Stadt muss Geheim-Gutachten an Journalisten geben

Geschrieben am 3. Mai 2012 von Paul-Josef Raue.
Geschrieben am 3. Mai 2012 von Paul-Josef Raue in Aktuelles, Presserecht & Ethik, Recherche.

Die Stadt Mülheim muss der WAZ-Mediengruppe Einsicht in ein bislang geheim gehaltenes Gutachten zu Millionen-Wetten der kommunalen Stadtspitze mit der West-LB geben. Eine entsprechende Auskunftsklage nach dem Informationsfreiheitsgesetz (IFG) konnte die WAZ- Mediengruppe vor dem Verwaltungsgericht Düsseldorf durchsetzen.

Das bislang von der Stadtspitze um Oberbürgermeisterin Dagmar Mühlenfeld (SPD) geheim gehaltene Papier enthält Einschätzungen des Mülheimer Rechtsamtes zu einem Millionenverlust-Geschäft der Gemeinde. Im Kern hatte die Stadt mit der damals noch staatlichen WestLB auf steigende und fallende Zinsen gewettet. Die Stadt verlor die Wetten, die WestLB gewann. Die Kommune setzte so alleine in drei Jahren bis 2008 rund 6 Millionen Euro in den Sand.
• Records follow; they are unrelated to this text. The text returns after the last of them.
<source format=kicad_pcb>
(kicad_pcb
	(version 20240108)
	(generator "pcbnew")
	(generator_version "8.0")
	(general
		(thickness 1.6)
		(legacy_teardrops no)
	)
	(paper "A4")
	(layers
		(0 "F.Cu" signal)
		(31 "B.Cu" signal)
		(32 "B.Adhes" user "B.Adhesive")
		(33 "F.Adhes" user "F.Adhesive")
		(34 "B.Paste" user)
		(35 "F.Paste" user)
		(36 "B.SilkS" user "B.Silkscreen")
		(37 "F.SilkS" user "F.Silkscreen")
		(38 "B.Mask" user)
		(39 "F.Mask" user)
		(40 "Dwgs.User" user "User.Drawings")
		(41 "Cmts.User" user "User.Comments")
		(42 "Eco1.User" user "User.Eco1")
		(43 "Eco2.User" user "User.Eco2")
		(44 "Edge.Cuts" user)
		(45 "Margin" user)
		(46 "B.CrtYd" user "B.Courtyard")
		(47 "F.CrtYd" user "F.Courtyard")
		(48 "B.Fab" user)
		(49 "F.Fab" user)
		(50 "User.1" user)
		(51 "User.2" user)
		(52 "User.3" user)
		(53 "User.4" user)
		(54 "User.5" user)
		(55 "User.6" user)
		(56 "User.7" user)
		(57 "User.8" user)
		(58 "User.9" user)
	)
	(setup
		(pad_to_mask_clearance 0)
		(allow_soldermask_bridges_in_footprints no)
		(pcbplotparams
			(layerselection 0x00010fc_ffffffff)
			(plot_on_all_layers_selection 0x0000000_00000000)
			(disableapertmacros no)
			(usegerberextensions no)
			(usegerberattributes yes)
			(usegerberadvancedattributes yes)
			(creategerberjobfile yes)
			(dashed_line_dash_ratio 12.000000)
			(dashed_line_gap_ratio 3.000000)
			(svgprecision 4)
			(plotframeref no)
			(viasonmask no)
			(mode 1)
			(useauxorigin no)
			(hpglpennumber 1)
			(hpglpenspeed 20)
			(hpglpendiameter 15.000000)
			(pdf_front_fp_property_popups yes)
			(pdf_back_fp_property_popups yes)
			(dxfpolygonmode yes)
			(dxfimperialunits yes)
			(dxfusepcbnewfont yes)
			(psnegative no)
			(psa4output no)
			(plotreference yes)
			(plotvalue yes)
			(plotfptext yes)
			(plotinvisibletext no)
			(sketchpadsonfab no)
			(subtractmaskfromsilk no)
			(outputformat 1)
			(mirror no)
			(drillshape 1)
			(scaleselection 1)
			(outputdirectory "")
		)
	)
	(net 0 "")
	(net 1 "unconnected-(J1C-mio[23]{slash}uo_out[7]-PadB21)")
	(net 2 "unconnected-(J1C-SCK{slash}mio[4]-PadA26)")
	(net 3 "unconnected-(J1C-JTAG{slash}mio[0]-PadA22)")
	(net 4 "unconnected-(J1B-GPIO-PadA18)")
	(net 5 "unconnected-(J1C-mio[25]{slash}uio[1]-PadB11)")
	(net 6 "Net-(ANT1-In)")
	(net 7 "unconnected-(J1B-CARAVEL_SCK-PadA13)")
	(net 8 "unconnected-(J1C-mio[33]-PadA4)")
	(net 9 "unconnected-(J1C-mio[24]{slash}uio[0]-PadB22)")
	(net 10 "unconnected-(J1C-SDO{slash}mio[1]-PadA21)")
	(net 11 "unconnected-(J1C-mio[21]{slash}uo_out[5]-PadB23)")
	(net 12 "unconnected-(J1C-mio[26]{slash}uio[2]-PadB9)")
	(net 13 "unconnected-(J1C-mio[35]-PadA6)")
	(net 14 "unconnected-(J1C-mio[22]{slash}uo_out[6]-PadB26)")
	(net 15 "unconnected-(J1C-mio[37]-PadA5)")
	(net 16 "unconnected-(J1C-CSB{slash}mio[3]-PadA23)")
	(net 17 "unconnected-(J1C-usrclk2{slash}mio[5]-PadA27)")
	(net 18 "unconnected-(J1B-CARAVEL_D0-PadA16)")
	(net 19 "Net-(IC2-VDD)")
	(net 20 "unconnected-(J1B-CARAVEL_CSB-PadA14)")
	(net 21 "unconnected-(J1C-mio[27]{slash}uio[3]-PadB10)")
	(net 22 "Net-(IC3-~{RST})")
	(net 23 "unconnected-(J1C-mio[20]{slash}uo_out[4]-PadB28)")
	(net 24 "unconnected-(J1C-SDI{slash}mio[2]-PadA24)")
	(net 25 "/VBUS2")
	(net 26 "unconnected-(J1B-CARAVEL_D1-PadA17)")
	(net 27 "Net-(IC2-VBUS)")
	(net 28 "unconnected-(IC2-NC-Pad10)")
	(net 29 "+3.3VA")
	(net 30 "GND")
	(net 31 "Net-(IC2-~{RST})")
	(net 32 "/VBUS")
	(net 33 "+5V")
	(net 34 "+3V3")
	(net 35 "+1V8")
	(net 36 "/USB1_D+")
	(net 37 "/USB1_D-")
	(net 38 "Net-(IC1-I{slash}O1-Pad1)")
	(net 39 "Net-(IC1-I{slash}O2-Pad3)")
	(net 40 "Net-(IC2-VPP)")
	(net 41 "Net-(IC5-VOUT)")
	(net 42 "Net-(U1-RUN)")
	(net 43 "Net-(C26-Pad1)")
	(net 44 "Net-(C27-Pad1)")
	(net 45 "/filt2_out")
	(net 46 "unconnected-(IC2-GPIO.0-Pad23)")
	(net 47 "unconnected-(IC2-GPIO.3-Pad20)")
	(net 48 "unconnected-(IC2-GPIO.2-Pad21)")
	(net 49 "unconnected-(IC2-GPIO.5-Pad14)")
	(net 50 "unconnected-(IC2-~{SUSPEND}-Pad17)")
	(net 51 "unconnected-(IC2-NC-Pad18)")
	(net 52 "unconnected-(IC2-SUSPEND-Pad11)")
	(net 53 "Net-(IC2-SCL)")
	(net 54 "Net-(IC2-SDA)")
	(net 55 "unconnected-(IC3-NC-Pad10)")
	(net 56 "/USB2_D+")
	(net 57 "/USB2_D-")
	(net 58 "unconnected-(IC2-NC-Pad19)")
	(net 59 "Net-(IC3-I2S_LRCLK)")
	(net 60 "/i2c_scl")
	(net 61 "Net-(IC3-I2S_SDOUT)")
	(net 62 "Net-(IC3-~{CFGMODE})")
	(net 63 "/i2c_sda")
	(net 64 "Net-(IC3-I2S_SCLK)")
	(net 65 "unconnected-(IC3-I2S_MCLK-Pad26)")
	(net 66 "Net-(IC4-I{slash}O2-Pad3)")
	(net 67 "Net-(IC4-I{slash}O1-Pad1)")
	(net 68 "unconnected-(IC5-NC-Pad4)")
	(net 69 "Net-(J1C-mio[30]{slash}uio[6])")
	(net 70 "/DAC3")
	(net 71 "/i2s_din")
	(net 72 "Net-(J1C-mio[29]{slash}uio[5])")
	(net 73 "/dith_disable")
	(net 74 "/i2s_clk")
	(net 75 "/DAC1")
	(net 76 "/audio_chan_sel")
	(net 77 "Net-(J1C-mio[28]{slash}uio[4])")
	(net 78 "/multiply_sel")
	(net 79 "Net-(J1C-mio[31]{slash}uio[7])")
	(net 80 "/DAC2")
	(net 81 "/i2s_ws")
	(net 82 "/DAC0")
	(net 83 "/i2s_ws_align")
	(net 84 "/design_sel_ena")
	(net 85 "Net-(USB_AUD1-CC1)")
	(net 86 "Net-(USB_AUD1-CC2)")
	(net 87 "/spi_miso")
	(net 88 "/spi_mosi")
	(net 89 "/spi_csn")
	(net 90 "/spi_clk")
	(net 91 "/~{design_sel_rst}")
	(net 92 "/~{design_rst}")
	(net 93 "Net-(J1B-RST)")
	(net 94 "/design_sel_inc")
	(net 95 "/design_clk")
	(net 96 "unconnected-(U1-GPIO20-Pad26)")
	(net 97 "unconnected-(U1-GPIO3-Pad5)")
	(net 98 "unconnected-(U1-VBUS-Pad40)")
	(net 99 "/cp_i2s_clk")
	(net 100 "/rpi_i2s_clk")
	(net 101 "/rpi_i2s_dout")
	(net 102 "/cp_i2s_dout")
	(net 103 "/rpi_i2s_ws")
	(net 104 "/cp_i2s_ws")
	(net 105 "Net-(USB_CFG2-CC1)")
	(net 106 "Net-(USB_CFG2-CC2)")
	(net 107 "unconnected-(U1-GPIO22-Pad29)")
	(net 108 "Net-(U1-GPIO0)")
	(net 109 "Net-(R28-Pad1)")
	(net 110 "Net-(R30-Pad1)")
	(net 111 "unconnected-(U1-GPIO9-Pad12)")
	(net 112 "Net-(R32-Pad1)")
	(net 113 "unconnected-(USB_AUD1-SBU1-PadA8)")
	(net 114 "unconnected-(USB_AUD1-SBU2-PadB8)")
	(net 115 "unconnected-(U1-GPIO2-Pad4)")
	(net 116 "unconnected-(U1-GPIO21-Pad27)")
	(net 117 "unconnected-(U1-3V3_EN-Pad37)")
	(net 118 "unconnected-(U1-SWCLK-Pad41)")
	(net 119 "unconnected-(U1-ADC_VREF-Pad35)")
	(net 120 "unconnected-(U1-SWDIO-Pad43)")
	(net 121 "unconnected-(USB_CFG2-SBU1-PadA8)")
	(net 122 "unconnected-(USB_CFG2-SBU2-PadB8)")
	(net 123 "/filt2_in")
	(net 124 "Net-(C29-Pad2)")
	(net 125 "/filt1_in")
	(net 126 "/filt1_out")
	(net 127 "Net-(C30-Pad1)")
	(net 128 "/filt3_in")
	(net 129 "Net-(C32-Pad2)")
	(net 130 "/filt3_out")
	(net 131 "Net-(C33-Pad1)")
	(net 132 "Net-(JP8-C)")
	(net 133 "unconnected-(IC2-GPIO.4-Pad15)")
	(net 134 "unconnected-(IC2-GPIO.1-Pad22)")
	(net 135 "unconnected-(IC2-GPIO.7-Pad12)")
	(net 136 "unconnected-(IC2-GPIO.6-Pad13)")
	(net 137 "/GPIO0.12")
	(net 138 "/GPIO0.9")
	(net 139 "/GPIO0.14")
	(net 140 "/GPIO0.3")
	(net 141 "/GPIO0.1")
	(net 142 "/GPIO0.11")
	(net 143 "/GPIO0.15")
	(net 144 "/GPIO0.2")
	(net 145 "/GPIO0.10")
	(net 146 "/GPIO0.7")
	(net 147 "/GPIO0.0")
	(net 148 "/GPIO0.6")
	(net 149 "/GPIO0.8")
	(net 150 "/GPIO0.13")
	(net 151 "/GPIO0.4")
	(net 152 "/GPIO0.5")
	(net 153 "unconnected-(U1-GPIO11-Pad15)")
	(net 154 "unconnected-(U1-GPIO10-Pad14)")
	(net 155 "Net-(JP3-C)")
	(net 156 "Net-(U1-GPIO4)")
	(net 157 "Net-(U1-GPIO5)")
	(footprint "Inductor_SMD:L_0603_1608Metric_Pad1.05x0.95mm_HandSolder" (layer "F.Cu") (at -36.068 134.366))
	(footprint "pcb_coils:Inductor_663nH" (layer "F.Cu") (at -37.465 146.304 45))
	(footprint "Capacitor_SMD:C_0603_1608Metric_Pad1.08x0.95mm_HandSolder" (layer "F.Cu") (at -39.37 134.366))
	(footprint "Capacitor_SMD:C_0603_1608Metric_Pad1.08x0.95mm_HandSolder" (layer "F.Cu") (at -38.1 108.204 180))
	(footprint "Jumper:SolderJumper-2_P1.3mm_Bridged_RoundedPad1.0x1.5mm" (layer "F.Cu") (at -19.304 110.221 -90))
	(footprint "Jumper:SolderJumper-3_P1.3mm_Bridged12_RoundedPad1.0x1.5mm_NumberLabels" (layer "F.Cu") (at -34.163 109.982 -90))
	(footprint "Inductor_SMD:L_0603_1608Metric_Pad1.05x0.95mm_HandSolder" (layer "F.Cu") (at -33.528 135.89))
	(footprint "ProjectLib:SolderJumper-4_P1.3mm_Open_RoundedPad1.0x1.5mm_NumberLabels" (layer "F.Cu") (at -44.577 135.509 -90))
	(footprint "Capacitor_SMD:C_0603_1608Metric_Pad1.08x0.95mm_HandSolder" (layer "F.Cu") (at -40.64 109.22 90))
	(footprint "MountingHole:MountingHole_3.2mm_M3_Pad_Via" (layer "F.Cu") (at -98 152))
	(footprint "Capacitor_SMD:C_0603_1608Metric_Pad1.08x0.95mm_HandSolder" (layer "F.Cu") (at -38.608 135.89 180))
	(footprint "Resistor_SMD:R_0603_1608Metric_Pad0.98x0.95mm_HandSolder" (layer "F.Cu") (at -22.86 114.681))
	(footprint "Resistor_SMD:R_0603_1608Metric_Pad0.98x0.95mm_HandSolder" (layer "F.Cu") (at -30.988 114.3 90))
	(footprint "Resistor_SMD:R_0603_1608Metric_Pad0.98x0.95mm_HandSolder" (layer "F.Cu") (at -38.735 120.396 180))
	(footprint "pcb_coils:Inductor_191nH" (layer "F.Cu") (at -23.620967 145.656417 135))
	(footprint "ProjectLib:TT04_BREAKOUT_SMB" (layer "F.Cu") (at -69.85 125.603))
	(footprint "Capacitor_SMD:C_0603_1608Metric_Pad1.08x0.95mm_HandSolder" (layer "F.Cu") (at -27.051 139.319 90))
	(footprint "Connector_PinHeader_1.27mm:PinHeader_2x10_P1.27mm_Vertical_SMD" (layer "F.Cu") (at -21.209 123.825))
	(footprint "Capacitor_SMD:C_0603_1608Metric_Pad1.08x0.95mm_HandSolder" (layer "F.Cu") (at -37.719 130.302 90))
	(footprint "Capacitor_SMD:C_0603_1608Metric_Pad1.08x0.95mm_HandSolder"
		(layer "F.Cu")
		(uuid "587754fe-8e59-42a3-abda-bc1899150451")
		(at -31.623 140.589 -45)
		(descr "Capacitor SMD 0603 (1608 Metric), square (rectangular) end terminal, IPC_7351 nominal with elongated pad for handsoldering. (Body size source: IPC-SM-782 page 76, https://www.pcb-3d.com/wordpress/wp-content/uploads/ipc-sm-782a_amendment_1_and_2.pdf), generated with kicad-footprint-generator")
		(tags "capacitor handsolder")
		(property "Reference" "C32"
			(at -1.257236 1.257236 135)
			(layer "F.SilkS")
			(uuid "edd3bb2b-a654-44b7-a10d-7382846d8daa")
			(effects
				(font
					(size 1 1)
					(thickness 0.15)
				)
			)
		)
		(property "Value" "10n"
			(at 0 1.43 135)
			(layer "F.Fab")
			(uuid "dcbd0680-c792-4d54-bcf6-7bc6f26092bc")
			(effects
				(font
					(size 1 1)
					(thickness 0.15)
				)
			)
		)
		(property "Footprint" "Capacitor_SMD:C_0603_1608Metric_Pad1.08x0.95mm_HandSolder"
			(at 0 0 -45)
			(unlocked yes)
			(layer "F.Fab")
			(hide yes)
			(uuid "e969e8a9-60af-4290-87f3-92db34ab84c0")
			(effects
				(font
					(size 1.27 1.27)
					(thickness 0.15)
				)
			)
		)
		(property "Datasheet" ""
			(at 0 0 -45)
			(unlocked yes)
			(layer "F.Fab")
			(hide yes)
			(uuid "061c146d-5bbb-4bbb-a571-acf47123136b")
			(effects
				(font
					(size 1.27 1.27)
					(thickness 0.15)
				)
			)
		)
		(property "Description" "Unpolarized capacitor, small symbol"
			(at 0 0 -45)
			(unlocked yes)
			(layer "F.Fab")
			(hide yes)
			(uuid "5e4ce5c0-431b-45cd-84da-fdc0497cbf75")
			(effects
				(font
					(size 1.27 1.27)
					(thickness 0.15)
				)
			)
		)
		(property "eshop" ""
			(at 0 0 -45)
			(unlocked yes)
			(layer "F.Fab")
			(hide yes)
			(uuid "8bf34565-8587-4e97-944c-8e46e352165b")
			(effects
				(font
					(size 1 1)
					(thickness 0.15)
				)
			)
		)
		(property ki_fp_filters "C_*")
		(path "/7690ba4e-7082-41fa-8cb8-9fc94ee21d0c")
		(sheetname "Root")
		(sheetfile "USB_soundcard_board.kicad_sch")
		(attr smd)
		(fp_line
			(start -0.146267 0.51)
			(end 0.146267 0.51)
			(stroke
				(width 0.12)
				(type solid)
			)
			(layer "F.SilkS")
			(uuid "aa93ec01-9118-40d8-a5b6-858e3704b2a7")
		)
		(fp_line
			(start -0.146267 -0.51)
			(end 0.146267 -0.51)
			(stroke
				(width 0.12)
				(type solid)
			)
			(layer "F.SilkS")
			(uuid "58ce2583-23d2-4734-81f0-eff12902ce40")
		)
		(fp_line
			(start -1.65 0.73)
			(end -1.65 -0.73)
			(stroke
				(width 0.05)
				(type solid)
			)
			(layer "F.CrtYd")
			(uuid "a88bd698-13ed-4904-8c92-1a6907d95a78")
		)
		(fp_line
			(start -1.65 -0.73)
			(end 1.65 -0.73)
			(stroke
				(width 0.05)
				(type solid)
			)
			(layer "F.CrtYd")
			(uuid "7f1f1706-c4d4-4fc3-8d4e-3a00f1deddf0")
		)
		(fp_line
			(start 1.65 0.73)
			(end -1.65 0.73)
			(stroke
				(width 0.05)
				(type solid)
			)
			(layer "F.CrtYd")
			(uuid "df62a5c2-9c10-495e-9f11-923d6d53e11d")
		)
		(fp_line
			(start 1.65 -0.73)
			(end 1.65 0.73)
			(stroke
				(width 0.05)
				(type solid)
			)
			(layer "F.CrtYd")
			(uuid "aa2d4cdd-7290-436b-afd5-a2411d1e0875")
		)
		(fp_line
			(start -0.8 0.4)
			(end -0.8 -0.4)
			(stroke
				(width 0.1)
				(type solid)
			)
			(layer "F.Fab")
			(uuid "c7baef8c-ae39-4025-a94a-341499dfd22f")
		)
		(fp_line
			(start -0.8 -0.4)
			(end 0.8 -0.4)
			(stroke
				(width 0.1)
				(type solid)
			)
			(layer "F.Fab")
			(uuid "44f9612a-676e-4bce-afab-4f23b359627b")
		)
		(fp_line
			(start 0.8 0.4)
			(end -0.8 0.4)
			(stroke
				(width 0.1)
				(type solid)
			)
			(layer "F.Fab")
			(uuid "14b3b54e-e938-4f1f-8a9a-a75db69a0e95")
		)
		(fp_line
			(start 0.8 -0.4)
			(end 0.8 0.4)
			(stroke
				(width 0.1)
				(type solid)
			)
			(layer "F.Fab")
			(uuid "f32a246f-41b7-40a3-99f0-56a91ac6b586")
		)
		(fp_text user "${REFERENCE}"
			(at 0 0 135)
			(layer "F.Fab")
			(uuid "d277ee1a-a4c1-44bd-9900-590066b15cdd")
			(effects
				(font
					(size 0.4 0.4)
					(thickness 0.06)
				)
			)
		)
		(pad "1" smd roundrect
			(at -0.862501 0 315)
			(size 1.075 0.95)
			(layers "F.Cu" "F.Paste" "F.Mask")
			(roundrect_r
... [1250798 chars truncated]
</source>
Das besondere an den schlechten Geschäften: beraten wurde Mülheim ausgerechnet von der WestLB, die gleichzeitig als Wettgegner in den Deals antrat. Gewinnen konnte die Bank nur, wenn die Stadt verlor. Noch immer laufen entsprechende Wetten, immer noch mit Millionen Verlusten.
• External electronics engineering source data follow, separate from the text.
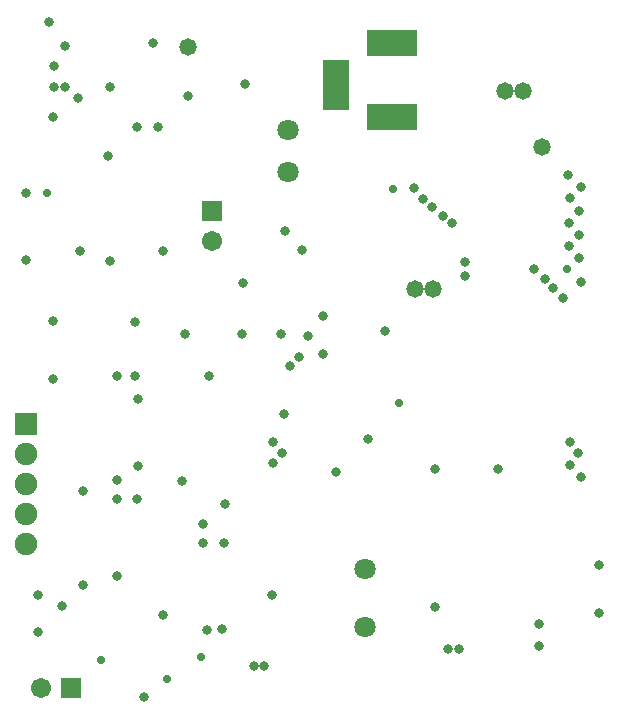
<source format=gbs>
G04 Layer_Color=16711935*
%FSLAX25Y25*%
%MOIN*%
G70*
G01*
G75*
%ADD91R,0.16548X0.08674*%
%ADD92R,0.08674X0.16548*%
%ADD93R,0.06706X0.06706*%
%ADD94C,0.06706*%
%ADD95C,0.07099*%
%ADD96C,0.00008*%
%ADD97R,0.06706X0.06706*%
%ADD98C,0.07493*%
%ADD99R,0.07493X0.07493*%
%ADD100C,0.02769*%
%ADD101C,0.03162*%
%ADD102C,0.05800*%
D91*
X461000Y393000D02*
D03*
Y417410D02*
D03*
D92*
X442496Y403630D02*
D03*
D93*
X401000Y361500D02*
D03*
D94*
Y351500D02*
D03*
X344000Y202500D02*
D03*
D95*
X426500Y388390D02*
D03*
Y374610D02*
D03*
X452000Y222854D02*
D03*
Y242146D02*
D03*
D96*
X490650Y207465D02*
D03*
X474902D02*
D03*
D97*
X354000Y202500D02*
D03*
D98*
X339000Y250500D02*
D03*
Y260500D02*
D03*
Y270500D02*
D03*
Y280500D02*
D03*
D99*
Y290500D02*
D03*
D100*
X397500Y213000D02*
D03*
X386000Y205500D02*
D03*
X364000Y212000D02*
D03*
X463500Y297500D02*
D03*
X461500Y369000D02*
D03*
X346000Y367500D02*
D03*
X519500Y342059D02*
D03*
D101*
X405252Y263748D02*
D03*
X398000Y257031D02*
D03*
X453000Y285500D02*
D03*
X430000Y313000D02*
D03*
X425000Y294000D02*
D03*
X427000Y310000D02*
D03*
X369500Y306500D02*
D03*
Y272000D02*
D03*
X343000Y221031D02*
D03*
X378500Y199469D02*
D03*
X418431Y210000D02*
D03*
X415069D02*
D03*
X421000Y233500D02*
D03*
X391000Y271500D02*
D03*
X351000Y230000D02*
D03*
X343000Y233500D02*
D03*
X384736Y227000D02*
D03*
X352000Y403000D02*
D03*
Y416500D02*
D03*
X530000Y243500D02*
D03*
Y227500D02*
D03*
X346732Y424500D02*
D03*
X348000Y393000D02*
D03*
X412000Y404000D02*
D03*
X339000Y367500D02*
D03*
X366354Y380000D02*
D03*
X347969Y305500D02*
D03*
X400000Y306500D02*
D03*
X375468D02*
D03*
X367000Y345000D02*
D03*
X338945Y345055D02*
D03*
X384555Y348311D02*
D03*
X357055D02*
D03*
X375500Y324532D02*
D03*
X347969Y324689D02*
D03*
X358000Y237000D02*
D03*
X405000Y251000D02*
D03*
X404500Y222264D02*
D03*
X399500Y222000D02*
D03*
X398000Y250969D02*
D03*
X421500Y284500D02*
D03*
Y277500D02*
D03*
X442500Y274500D02*
D03*
X510000Y216500D02*
D03*
Y223886D02*
D03*
X424500Y281000D02*
D03*
X517850Y332650D02*
D03*
X520500Y284500D02*
D03*
X523000Y281000D02*
D03*
X514701Y335799D02*
D03*
X520500Y277000D02*
D03*
X511949Y338949D02*
D03*
X508500Y342098D02*
D03*
X524000Y273000D02*
D03*
Y338000D02*
D03*
X523500Y346000D02*
D03*
X485500Y340000D02*
D03*
Y344500D02*
D03*
X520067Y349933D02*
D03*
X523500Y353500D02*
D03*
X481000Y357500D02*
D03*
X478000Y360000D02*
D03*
X520000Y357500D02*
D03*
X523500Y361500D02*
D03*
X474500Y363000D02*
D03*
X471500Y365500D02*
D03*
X520319Y365681D02*
D03*
X524000Y369500D02*
D03*
X468402Y369067D02*
D03*
X519555Y373555D02*
D03*
X376500Y299000D02*
D03*
Y276571D02*
D03*
X424031Y320500D02*
D03*
X392000D02*
D03*
X411031D02*
D03*
X376000Y265500D02*
D03*
X357921Y268231D02*
D03*
X369500Y240000D02*
D03*
X369496Y265500D02*
D03*
X433000Y320000D02*
D03*
X438000Y314000D02*
D03*
Y326500D02*
D03*
X425500Y354969D02*
D03*
X431000Y348500D02*
D03*
X411437Y337500D02*
D03*
X496500Y275500D02*
D03*
X475500Y275468D02*
D03*
X382968Y389500D02*
D03*
X375969D02*
D03*
X348472Y403000D02*
D03*
X348468Y410004D02*
D03*
X381500Y417500D02*
D03*
X356457Y399260D02*
D03*
X392969Y399732D02*
D03*
X366968Y403000D02*
D03*
X458756Y321626D02*
D03*
X483177Y215500D02*
D03*
X479815D02*
D03*
X475500Y229500D02*
D03*
D102*
X392969Y416268D02*
D03*
X511000Y383000D02*
D03*
X468750Y335500D02*
D03*
X474750D02*
D03*
X498750Y401500D02*
D03*
X504750D02*
D03*
M02*

</source>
Die schlechten Geschäfte sind in Mülheim aufgefallen. Das Rechtsamt der Stadt hat schließlich ein Gutachten erstellt, um zu prüfen, ob die Stadt gegen die WestLB, den damals verantwortlichen Kämmerer Gerd Bultmann oder andere leitenden Beamten auf Schadensersatz klagen könnte. Auf Basis des Gutachtens verzichtete die Gemeinde auf rechtliche Schritte und zahlte lieber weiter Geld an die WestLB.

Die WAZ-Mediengruppe wollte nun auf Basis des IFG in dieses Rechtsgutachten schauen, um zu sehen, warum die klamme Stadt nicht um die Millionen kämpft. Dies wurde ihr von der Kommune verweigert.

Das Verwaltungsgericht Düsseldorf entschied nun, dass die Stadt mit ihrer Geheimhaltung das Recht gebrochen hat (AZ: 26K3489/11). Es gebe keinen zulässigen Grund, das Papier vor der Öffentlichkeit zu verstecken, entschied das Gericht. Die Grundlagen für die Weigerung Schadensersatz einzutreiben, müssen offen gelegt werden.

Geklagt hatte Mirco Stodollick, stellvertretender Redaktionsleiter der WAZ Mülheim an der Ruhr. Er wurde vom Justiziar der WAZ-Mediengruppe, dem Bochumer Rechtsanwalt Ralf Geppert vertreten.

Es ist der erste derartige Sieg für die WAZ-Mediengruppe.